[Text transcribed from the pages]
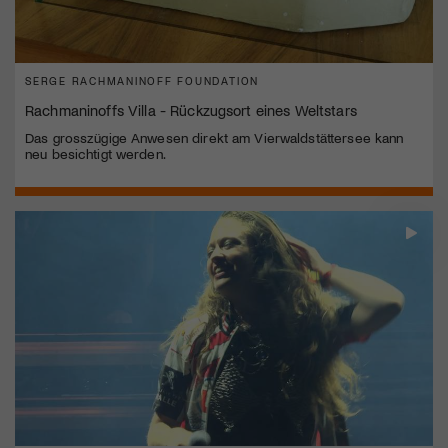
SERGE RACHMANINOFF FOUNDATION
Rachmaninoffs Villa - Rückzugsort eines Weltstars
Das grosszügige Anwesen direkt am Vierwaldstättersee kann
neu besichtigt werden.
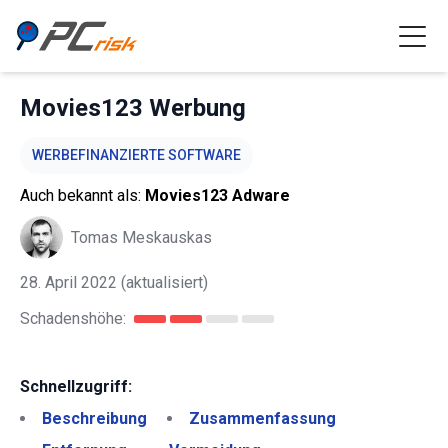
Movies123 Werbung
WERBEFINANZIERTE SOFTWARE
Auch bekannt als:
Movies123 Adware
Tomas Meskauskas
28. April 2022
(aktualisiert)
Schadenshöhe:
Schnellzugriff:
Beschreibung
Zusammenfassung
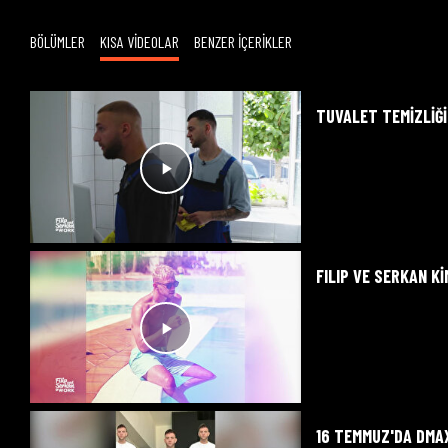
BÖLÜMLER
KISA VİDEOLAR
BENZER İÇERİKLER
TUVALET TEMIZLIĞI
FILIP VE SERKAN K
16 TEMMUZ'DA DMA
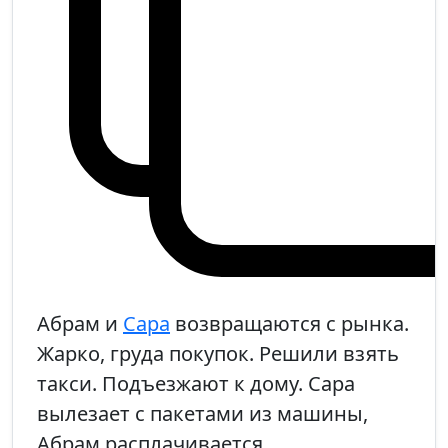
Абрам и
Сара
возвращаются с рынка.
Жарко, груда покупок. Решили взять
такси. Подъезжают к дому. Сара
вылезает с пакетами из машины,
Абрам расплачивается.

▶ _Task directions_
Write out every one of the lines above word for word, leaving out the picture markers.

▶ _Response for this exercise_
SERGE RACHMANINOFF FOUNDATION
Rachmaninoffs Villa - Rückzugsort eines Weltstars
Das grosszügige Anwesen direkt am Vierwaldstättersee kann
neu besichtigt werden.
Movies123 Werbung
WERBEFINANZIERTE SOFTWARE
Auch bekannt als:
Movies123 Adware
Tomas Meskauskas
28. April 2022
(aktualisiert)
Schadenshöhe:
Schnellzugriff:
Beschreibung
Zusammenfassung
BÖLÜMLER
KISA VİDEOLAR
BENZER İÇERİKLER
TUVALET TEMIZLIĞI
FILIP VE SERKAN K
16 TEMMUZ'DA DMA
Абрам и
Сара
возвращаются с рынка.
Жарко, груда покупок. Решили взять
такси. Подъезжают к дому. Сара
вылезает с пакетами из машины,
Абрам расплачивается.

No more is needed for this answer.